TEXT TO READ:
= = = = =

There is also an issue with directory write-ability. Users will not be able to write to the top-level directory of the chroot() due to the strong permissions that are required. If you want your user to be able to create files and directories they will need to change into a directory off of “/” prior to doing so. If you want to place the user into this directory you can replace the home directory field in /etc/passwd with this directory:
$ grep user /etc/passwd
user:x:502:502::/home:/bin/bash
In this example user will be chroot’ed into /chroot/user, then a chdir() will occur and the user will be placed into the directory home:
$ sftp -o Port=222 user@192.168.1.25
Connecting to 192.168.1.25…
user@192.168.1.25′s password:
sftp> pwd
Remote working directory: /home
With a little understanding the OpenSSH chroot() implementation can definitely be made quite usable.
If you are using SSH key-based authentication you should be encrypting your private key. This ensures that if someone breaks into your server and steals your keys, they won’t be able to utilize them to access other systems. If your private key isn’t encrypted you can use the ssh-keygen utilities “-p” option to do so:
$ ssh-keygen -p -f id_dsa
Enter old passphrase:
Key has comment ‘id_dsa’
Enter new passphrase (empty for no passphrase):
Enter same passphrase again:
Your identification has been saved with the new passphrase.
This option can be used to change the password used to encrypt a private key, and to add a password to an existing private key. Viva la OpenSSH!

= = = = =

GIVEN INSTRUCTION A:
Transcribe the OpenSSH text from "There is also" to "made quite usable.".
The records are unrelated to the OpenSSH text.

= = = = =

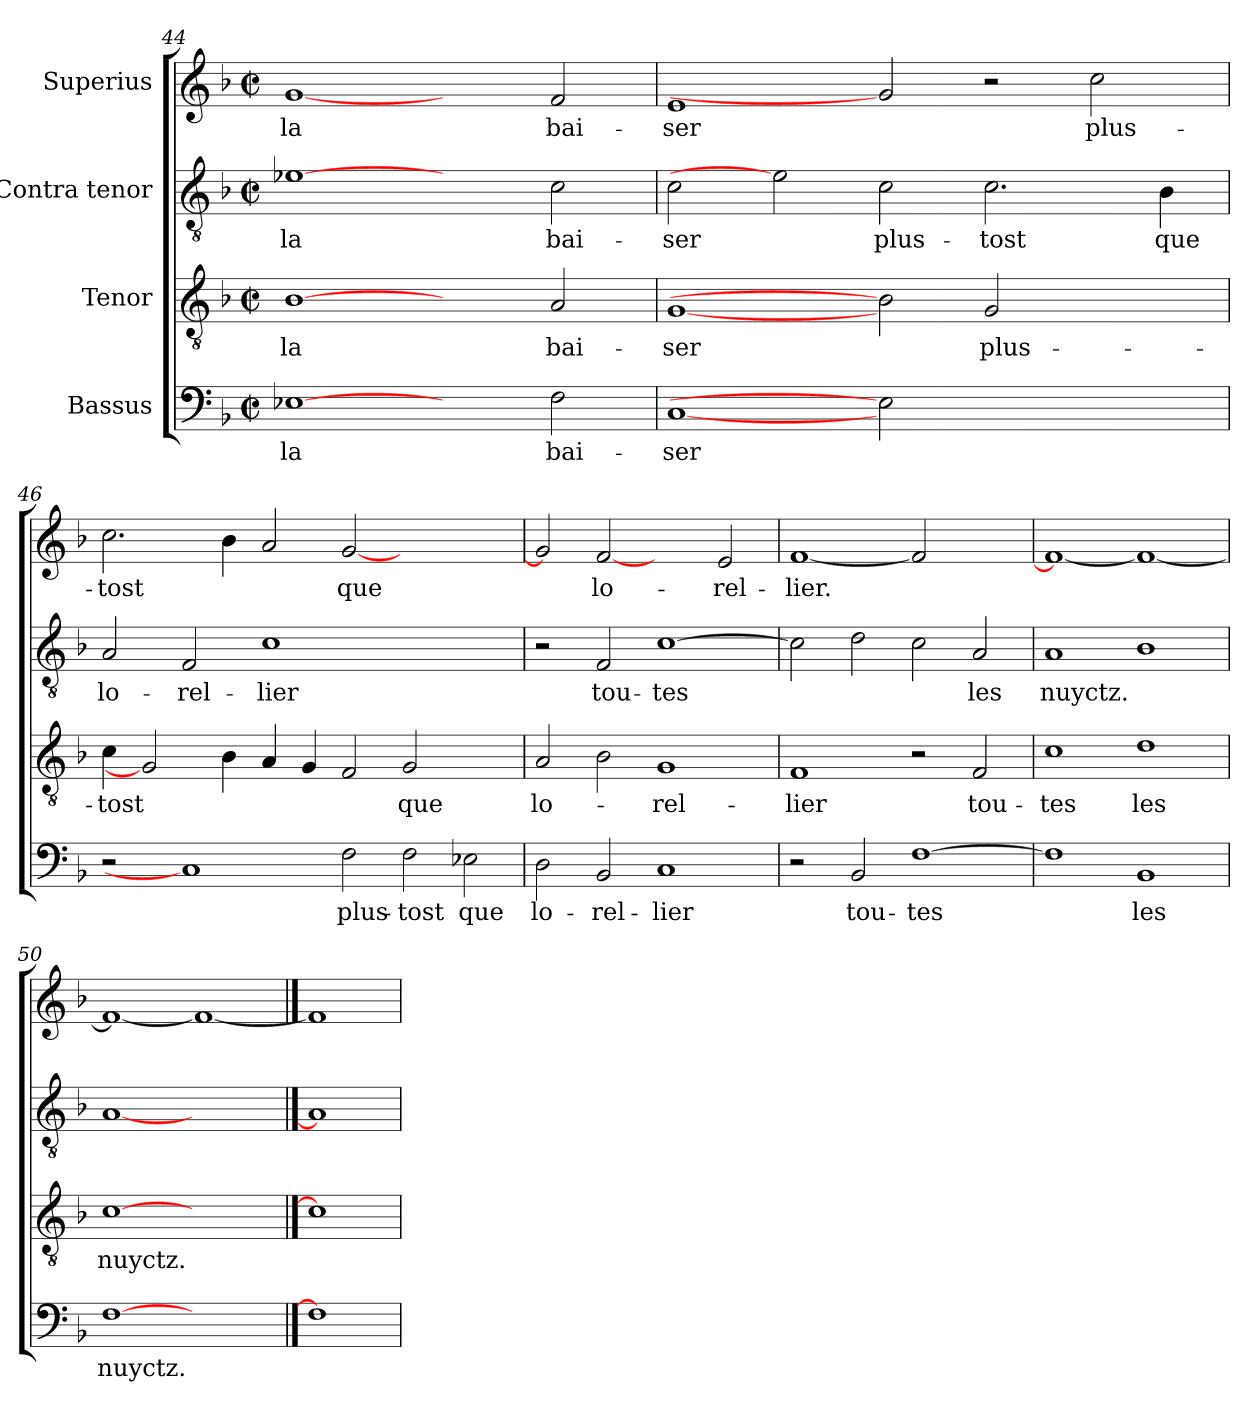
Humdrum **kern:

**kern	**text	**kern	**text	**kern	**text	**kern	**text
*part4	*part4	*part3	*part3	*part2	*part2	*part1	*part1
*staff4	*staff4	*staff3	*staff3	*staff2	*staff2	*staff1	*staff1
*I"Bassus	*	*I"Tenor	*	*I"Contra tenor	*	*I"Superius	*
*clefF4	*	*clefGv2	*	*clefGv2	*	*clefG2	*
*k[b-]	*	*k[b-]	*	*k[b-]	*	*k[b-]	*
*F:	*	*F:	*	*F:	*	*F:	*
*M2/2	*	*M2/2	*	*M2/2	*	*M2/2	*
*met(c|)	*	*met(c|)	*	*met(c|)	*	*met(c|)	*
=44	=44	=44	=44	=44	=44	=44	=44
!	!LO:LY:b	!	!LO:LY:b	!	!LO:LY:b	!	!LO:LY:b
[1E-X	la	[1B-	la	[1e-X	la	[1g	la
2ryy	.	2ryy	.	2ryy	.	2ryy	.
!	!LO:LY:b	!	!LO:LY:b	!	!LO:LY:b	!	!LO:LY:b
2F\	bai-	2A/	bai-	2c\	bai-	2f/	bai-
=45	=45	=45	=45	=45	=45	=45	=45
!	!LO:LY:b	!	!LO:LY:b	!	!LO:LY:b	!	!LO:LY:b
[1C	-ser	[1G	-ser	2c\	-ser	1e	-ser
.	.	.	.	2e-]	.	.	.
!	!	!	!	!	!LO:LY:b	!	!
2E-]	.	2B-]	.	2c\	plus-	2g]	.
!	!	!	!LO:LY:b	!	!LO:LY:b	!	!
1ryy	.	2G/	plus-	2.c\	-tost	2r	.
!	!	!	!	!	!	!	!LO:LY:b
.	.	2ryy	.	.	.	2cc\	plus-
!	!	!	!	!	!LO:LY:b	!	!
.	.	.	.	4B-\	que	.	.
=46	=46	=46	=46	=46	=46	=46	=46
!	!	!	!LO:LY:b	!	!LO:LY:b	!	!LO:LY:b
2r	.	4c\	-tost	2A/	lo-	2.cc\	-tost
.	.	2G]	.	.	.	.	.
!	!	!	!	!	!LO:LY:b	!	!
1C]	.	.	.	2F/	-rel-	.	.
.	.	4B-\	.	.	.	4b-\	.
!	!	!	!	!	!LO:LY:b	!	!
.	.	4A/	.	1c	-lier	2a/	.
.	.	4G/	.	.	.	.	.
!	!LO:LY:b	!	!	!	!	!	!LO:LY:b
2F\	plus-	2F/	.	.	.	[2g/	que
!	!LO:LY:b	!	!LO:LY:b	!	!	!	!
2F\	-tost	2G/	que	1ryy	.	1ryy	.
!	!LO:LY:b	!	!	!	!	!	!
2E-X\	que	2ryy	.	.	.	.	.
!!LO:PB:g=z
=47	=47	=47	=47	=47	=47	=47	=47
!	!LO:LY:b	!	!LO:LY:b	!	!	!	!
2D\	lo-	2A/	lo-	2r	.	2g/]	.
!	!LO:LY:b	!	!	!	!LO:LY:b	!	!LO:LY:b
2BB-/	-rel-	2B-\	.	2F/	tou-	[2f	lo-
!	!LO:LY:b	!	!LO:LY:b	!	!LO:LY:b	!	!
1C	-lier	1G	-rel-	[1c	-tes	2ryy	.
!	!	!	!	!	!	!	!LO:LY:b
.	.	.	.	.	.	2e/	-rel-
=48	=48	=48	=48	=48	=48	=48	=48
!	!	!	!LO:LY:b	!	!	!	!LO:LY:b
2r	.	1F	-lier	2c\]	.	[1f	-lier.
!	!LO:LY:b	!	!	!	!	!	!
2BB-/	tou-	.	.	2d\	.	.	.
!	!LO:LY:b	!	!	!	!	!	!
[1F	-tes	2r	.	2c\	.	2f]	.
!	!	!	!LO:LY:b	!	!LO:LY:b	!	!
.	.	2F/	tou-	2A/	les	2ryy	.
=49	=49	=49	=49	=49	=49	=49	=49
!	!	!	!LO:LY:b	!	!LO:LY:b	!	!
1F]	.	1c	-tes	1A	nuyctz.	1f_	.
!	!LO:LY:b	!	!LO:LY:b	!	!	!	!
1BB-	les	1d	les	1B-	.	1f_	.
=50	=50	=50	=50	=50	=50	=50	=50
!	!LO:LY:b	!	!LO:LY:b	!	!	!	!
[1F	nuyctz.	[1c	nuyctz.	[1A	.	1f_	.
1ryy	.	1ryy	.	1ryy	.	1f_	.
==51	==51	==51	==51	==51	==51	==51	==51
1F]	.	1c]	.	1A]	.	1f]	.
=	=	=	=	=	=	=	=
*-	*-	*-	*-	*-	*-	*-	*-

= = = = =

GIVEN INSTRUCTION B:
Extract each line of the records that contains the string "plus".

TASK SOLUTION A:
There is also an issue with directory write-ability. Users will not be able to write to the top-level directory of the chroot() due to the strong permissions that are required. If you want your user to be able to create files and directories they will need to change into a directory off of “/” prior to doing so. If you want to place the user into this directory you can replace the home directory field in /etc/passwd with this directory:
$ grep user /etc/passwd
user:x:502:502::/home:/bin/bash
In this example user will be chroot’ed into /chroot/user, then a chdir() will occur and the user will be placed into the directory home:
$ sftp -o Port=222 user@192.168.1.25
Connecting to 192.168.1.25…
user@192.168.1.25′s password:
sftp> pwd
Remote working directory: /home
With a little understanding the OpenSSH chroot() implementation can definitely be made quite usable.

TASK SOLUTION B:
2E-]	.	2B-]	.	2c\	plus-	2g]	.
1ryy	.	2G/	plus-	2.c\	-tost	2r	.
.	.	2ryy	.	.	.	2cc\	plus-
2F\	plus-	2F/	.	.	.	[2g/	que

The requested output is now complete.